Mimo niepowodzeń, surowych lekcji jakie pobierają od rywalek, nie powinny się zrażać niepowodzeniami, tylko uparcie dążyć do wyznaczonego celu. Wytrwałości nie zastąpi talent, tylko praca i jeszcze raz praca. A w niedzielnym meczu z Cracovią już widać promyczek nadziei. Po raz pierwszy dziewczęta nie przegrały w dwucyfrowych rozmiarach. Trzecią tercję zremisowały bezbramkowo. Bardzo długo, bo aż do 15 minuty utrzymywały bezbramkowy rezultat. Wtedy na ławkę kar powędrowała jedna z góralek i krakowianki liczebną przewagę wykorzystały. Chwilę później dorzuciły drugiego gola.
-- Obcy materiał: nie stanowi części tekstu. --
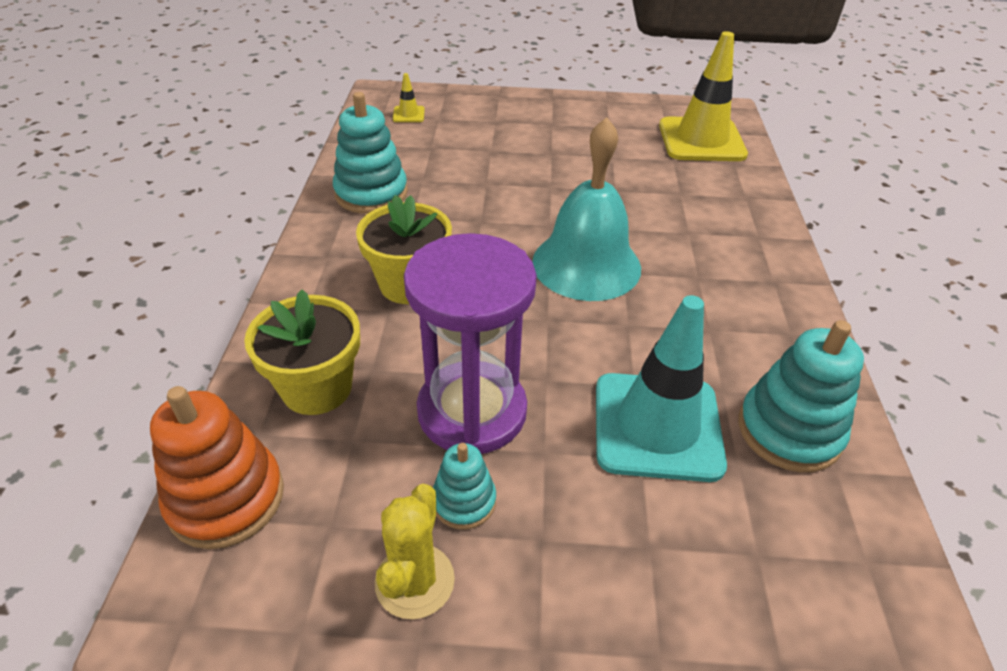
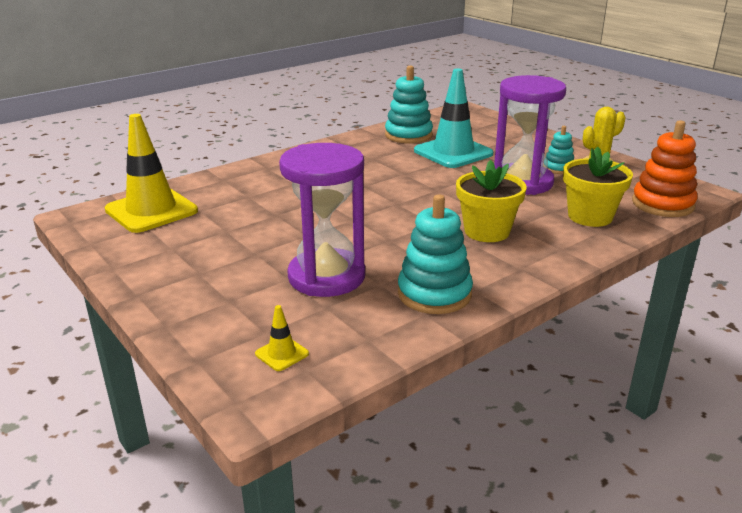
camera: 130 degrees left, 15 degrees down
turquoise bell [532,117,641,301] -> none
none -> purple hourglass [279,143,365,297]

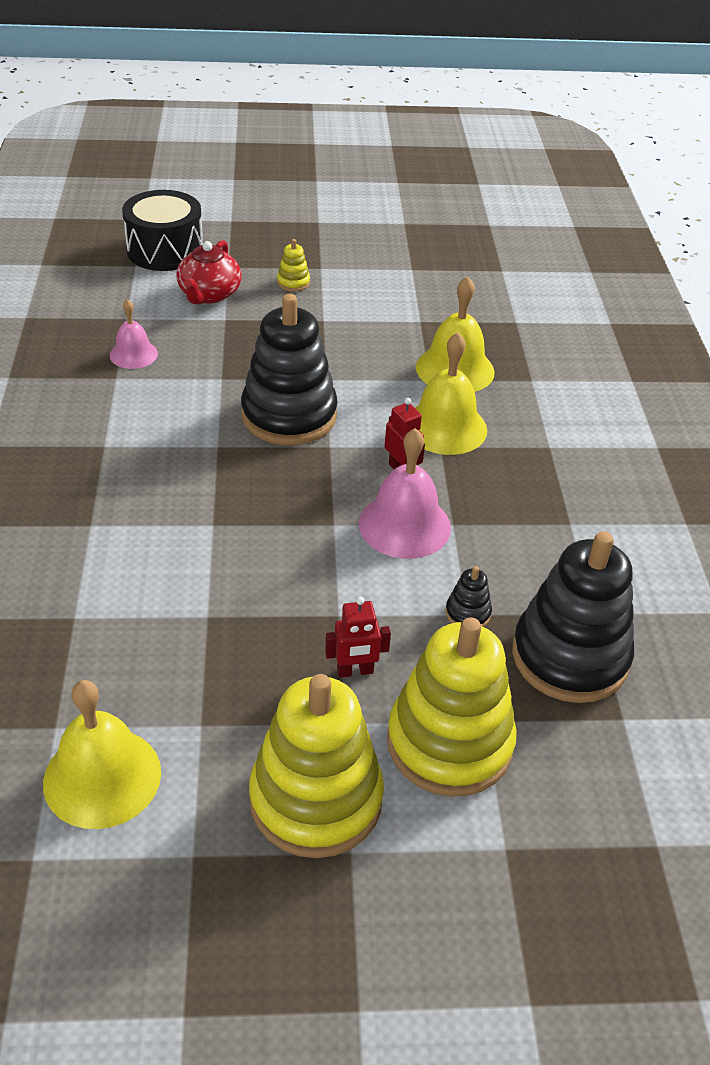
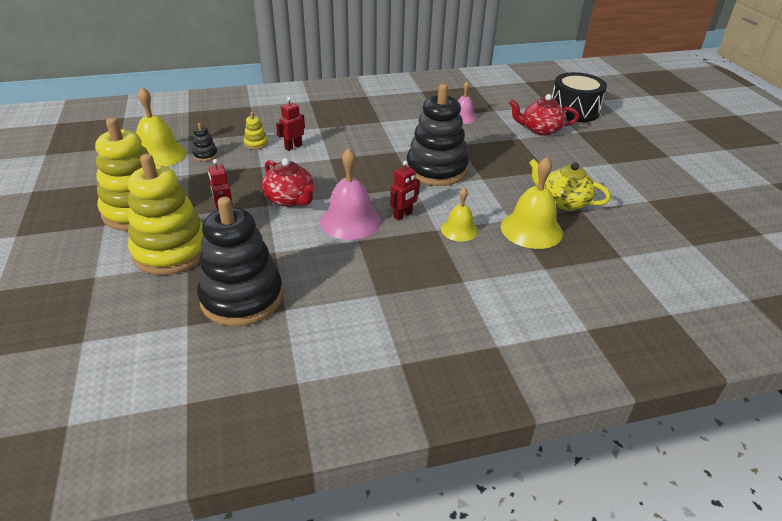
camera: 80 degrees right, 5 degrees down
yellow stacking toy [277,239,310,292] -> yellow stacking toy moved to [244,112,268,149]
yellow bell [415,332,487,455] -> yellow bell [441,188,478,241], size x0.60
black stacking toy [445,566,492,627] -> black stacking toy moved to [192,123,218,161]
none -> red teapot [262,158,315,207]
none -> red robot [276,97,305,151]
none -> yellow teapot [529,159,611,210]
Swoje szanse miały też gospodynie, ale brakowało zimnej głowy pod bramką przyjezdnych. Podhalanki należy pochwalić, że wytrzymały trudy meczu, gdyż z Jastrzębia wróciły o trzeciej nad ranem. Niech ten wynik ich podbuduje. Trzeba mieć nadzieję, że w rewanżu będzie lepiej.
MMKS Podhale Nowy Targ – Cracovia 0:6 (0:2, 0:4, 0:0)
MMKS Podhale: Furtak – Paprocka Maciaś, Szewczyk, Wrzaszczak, Rokicka, Truta – Rapacz, Wielkiewicz, Włodarczyk, Leśnicka, Budzyk – Chudoba, Podlipni, Batkiewicz, Cebulska, Różańska – Wawrzykowska, Pawlikowska. Trener Zbigniew Podlipni.